Provided data Block Start

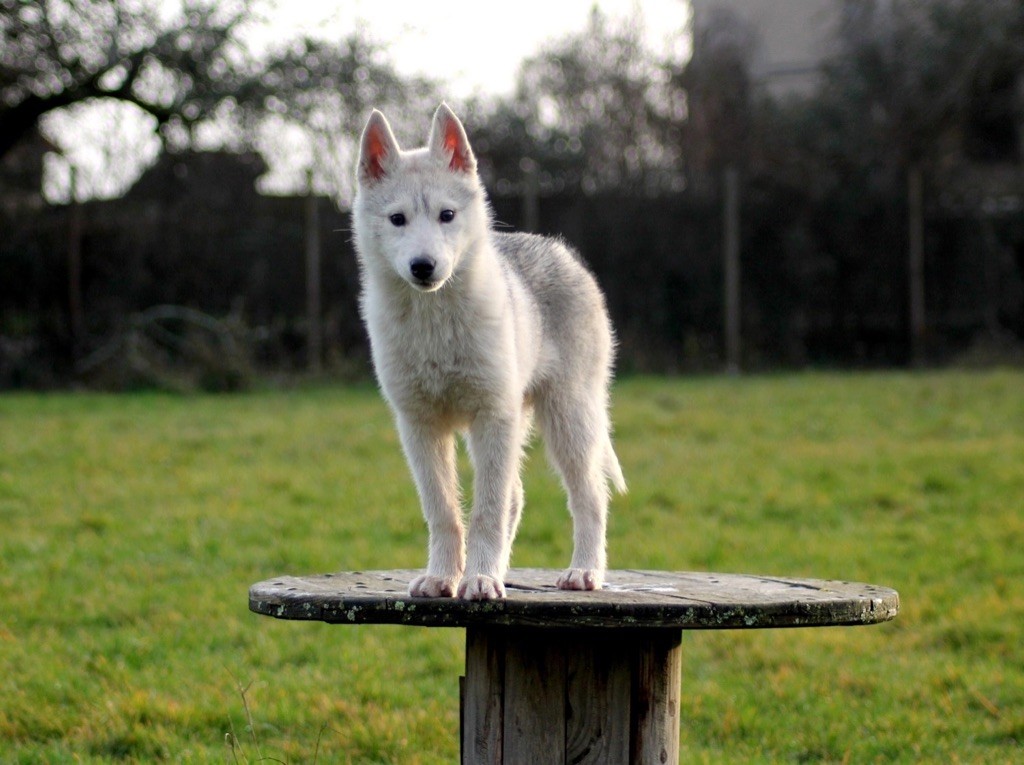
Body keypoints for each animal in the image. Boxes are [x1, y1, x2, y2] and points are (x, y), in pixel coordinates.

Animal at [351, 103, 625, 600]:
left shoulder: (492, 415)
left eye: (447, 215)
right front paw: (443, 577)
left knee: (589, 497)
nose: (424, 267)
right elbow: (443, 510)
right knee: (517, 495)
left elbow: (486, 511)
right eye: (397, 219)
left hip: (569, 417)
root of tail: (560, 252)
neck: (435, 319)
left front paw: (479, 579)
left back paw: (584, 572)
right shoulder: (419, 426)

Provided data Block End

__Work order__. Within the entries above, how many lines hold the string "right"? State the number with no other words.

__Expected output__. 5